▸ **Task statement**: Exactly as written, return all the data, leaving its pictures behind.

═══ Data records ═══

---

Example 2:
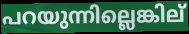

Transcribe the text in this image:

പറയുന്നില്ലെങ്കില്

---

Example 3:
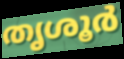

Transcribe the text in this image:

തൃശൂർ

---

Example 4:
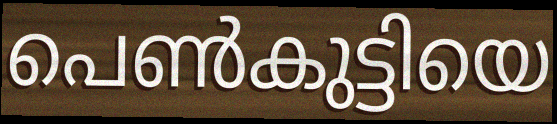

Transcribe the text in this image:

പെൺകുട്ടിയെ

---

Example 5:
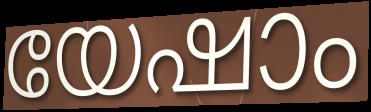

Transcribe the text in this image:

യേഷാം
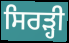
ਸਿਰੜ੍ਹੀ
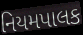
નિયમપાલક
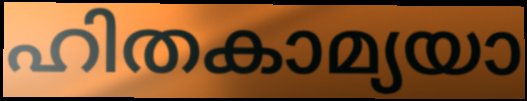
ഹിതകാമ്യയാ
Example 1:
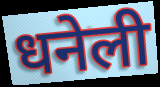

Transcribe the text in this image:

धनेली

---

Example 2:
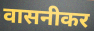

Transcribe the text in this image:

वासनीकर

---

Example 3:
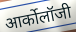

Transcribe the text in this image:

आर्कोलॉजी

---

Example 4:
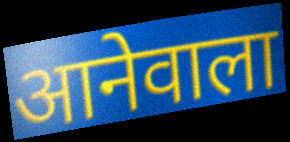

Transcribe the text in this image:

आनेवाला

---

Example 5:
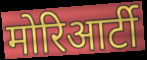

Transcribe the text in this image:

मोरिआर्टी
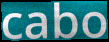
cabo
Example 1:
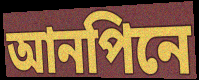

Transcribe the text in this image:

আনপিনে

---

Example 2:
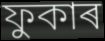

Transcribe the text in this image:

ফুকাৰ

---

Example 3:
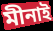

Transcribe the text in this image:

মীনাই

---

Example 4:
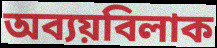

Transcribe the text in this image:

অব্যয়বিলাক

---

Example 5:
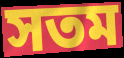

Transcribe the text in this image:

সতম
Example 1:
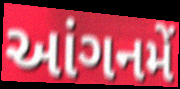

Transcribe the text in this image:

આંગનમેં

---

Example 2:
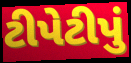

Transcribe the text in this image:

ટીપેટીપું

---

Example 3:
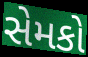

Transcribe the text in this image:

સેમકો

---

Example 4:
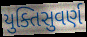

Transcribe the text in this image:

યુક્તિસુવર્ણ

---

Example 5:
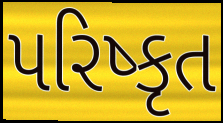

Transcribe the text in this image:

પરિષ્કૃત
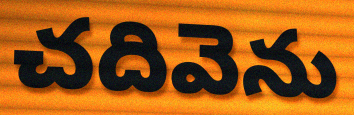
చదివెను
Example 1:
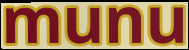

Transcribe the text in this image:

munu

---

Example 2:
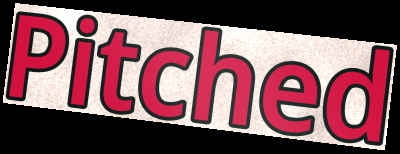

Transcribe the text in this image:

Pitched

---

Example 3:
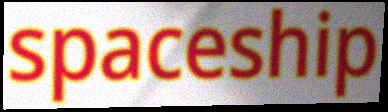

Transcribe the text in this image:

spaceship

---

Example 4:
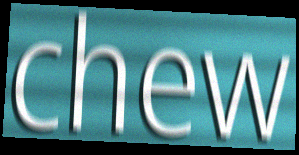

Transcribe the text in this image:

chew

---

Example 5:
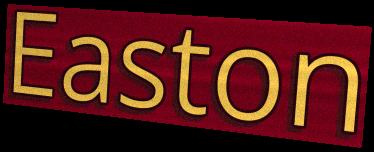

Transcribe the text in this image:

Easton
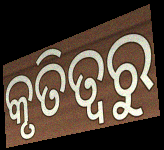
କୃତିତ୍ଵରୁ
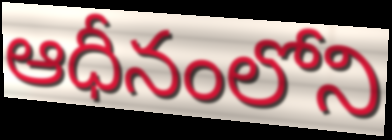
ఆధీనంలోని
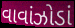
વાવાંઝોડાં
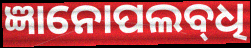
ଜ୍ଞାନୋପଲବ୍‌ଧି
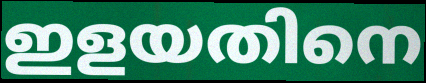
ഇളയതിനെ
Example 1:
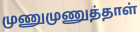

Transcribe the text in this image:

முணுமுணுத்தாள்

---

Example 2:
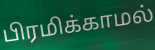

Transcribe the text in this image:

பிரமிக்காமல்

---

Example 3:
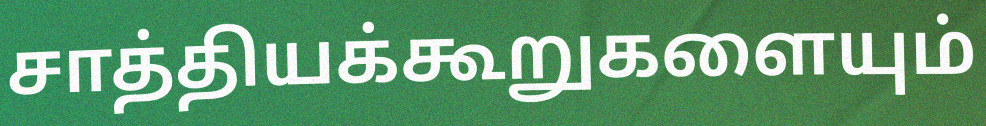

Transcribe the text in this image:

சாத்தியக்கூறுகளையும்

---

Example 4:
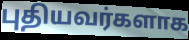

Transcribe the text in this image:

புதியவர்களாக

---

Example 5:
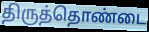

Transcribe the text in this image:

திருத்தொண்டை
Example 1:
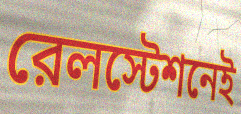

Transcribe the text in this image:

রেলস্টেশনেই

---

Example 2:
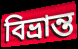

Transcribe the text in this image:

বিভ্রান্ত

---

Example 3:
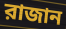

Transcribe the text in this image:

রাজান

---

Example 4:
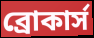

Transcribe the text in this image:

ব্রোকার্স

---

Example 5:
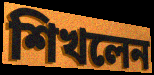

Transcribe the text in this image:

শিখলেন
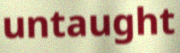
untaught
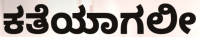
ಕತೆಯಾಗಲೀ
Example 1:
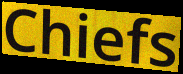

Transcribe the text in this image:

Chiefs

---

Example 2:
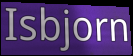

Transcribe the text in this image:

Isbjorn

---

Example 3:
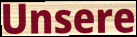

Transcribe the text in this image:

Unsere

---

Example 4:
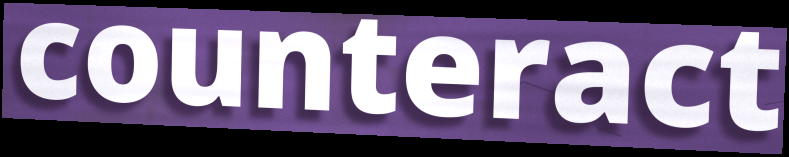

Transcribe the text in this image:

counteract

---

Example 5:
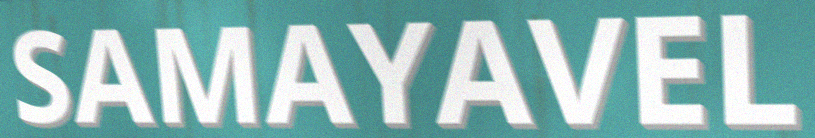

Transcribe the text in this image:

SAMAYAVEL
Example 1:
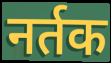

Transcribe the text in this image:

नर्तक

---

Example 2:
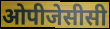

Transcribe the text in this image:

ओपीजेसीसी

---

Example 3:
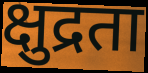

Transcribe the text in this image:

═══

▸ **Answer for the task**:
---

Example 2:

Transcribe the text in this image:

പറയുന്നില്ലെങ്കില്

---

Example 3:

Transcribe the text in this image:

തൃശൂർ

---

Example 4:

Transcribe the text in this image:

പെൺകുട്ടിയെ

---

Example 5:

Transcribe the text in this image:

യേഷാം
ਸਿਰੜ੍ਹੀ
નિયમપાલક
ഹിതകാമ്യയാ
Example 1:

Transcribe the text in this image:

धनेली

---

Example 2:

Transcribe the text in this image:

वासनीकर

---

Example 3:

Transcribe the text in this image:

आर्कोलॉजी

---

Example 4:

Transcribe the text in this image:

आनेवाला

---

Example 5:

Transcribe the text in this image:

मोरिआर्टी
cabo
Example 1:

Transcribe the text in this image:

আনপিনে

---

Example 2:

Transcribe the text in this image:

ফুকাৰ

---

Example 3:

Transcribe the text in this image:

মীনাই

---

Example 4:

Transcribe the text in this image:

অব্যয়বিলাক

---

Example 5:

Transcribe the text in this image:

সতম
Example 1:

Transcribe the text in this image:

આંગનમેં

---

Example 2:

Transcribe the text in this image:

ટીપેટીપું

---

Example 3:

Transcribe the text in this image:

સેમકો

---

Example 4:

Transcribe the text in this image:

યુક્તિસુવર્ણ

---

Example 5:

Transcribe the text in this image:

પરિષ્કૃત
చదివెను
Example 1:

Transcribe the text in this image:

munu

---

Example 2:

Transcribe the text in this image:

Pitched

---

Example 3:

Transcribe the text in this image:

spaceship

---

Example 4:

Transcribe the text in this image:

chew

---

Example 5:

Transcribe the text in this image:

Easton
କୃତିତ୍ଵରୁ
ఆధీనంలోని
વાવાંઝોડાં
ଜ୍ଞାନୋପଲବ୍‌ଧି
ഇളയതിനെ
Example 1:

Transcribe the text in this image:

முணுமுணுத்தாள்

---

Example 2:

Transcribe the text in this image:

பிரமிக்காமல்

---

Example 3:

Transcribe the text in this image:

சாத்தியக்கூறுகளையும்

---

Example 4:

Transcribe the text in this image:

புதியவர்களாக

---

Example 5:

Transcribe the text in this image:

திருத்தொண்டை
Example 1:

Transcribe the text in this image:

রেলস্টেশনেই

---

Example 2:

Transcribe the text in this image:

বিভ্রান্ত

---

Example 3:

Transcribe the text in this image:

রাজান

---

Example 4:

Transcribe the text in this image:

ব্রোকার্স

---

Example 5:

Transcribe the text in this image:

শিখলেন
untaught
ಕತೆಯಾಗಲೀ
Example 1:

Transcribe the text in this image:

Chiefs

---

Example 2:

Transcribe the text in this image:

Isbjorn

---

Example 3:

Transcribe the text in this image:

Unsere

---

Example 4:

Transcribe the text in this image:

counteract

---

Example 5:

Transcribe the text in this image:

SAMAYAVEL
Example 1:

Transcribe the text in this image:

नर्तक

---

Example 2:

Transcribe the text in this image:

ओपीजेसीसी

---

Example 3:

Transcribe the text in this image:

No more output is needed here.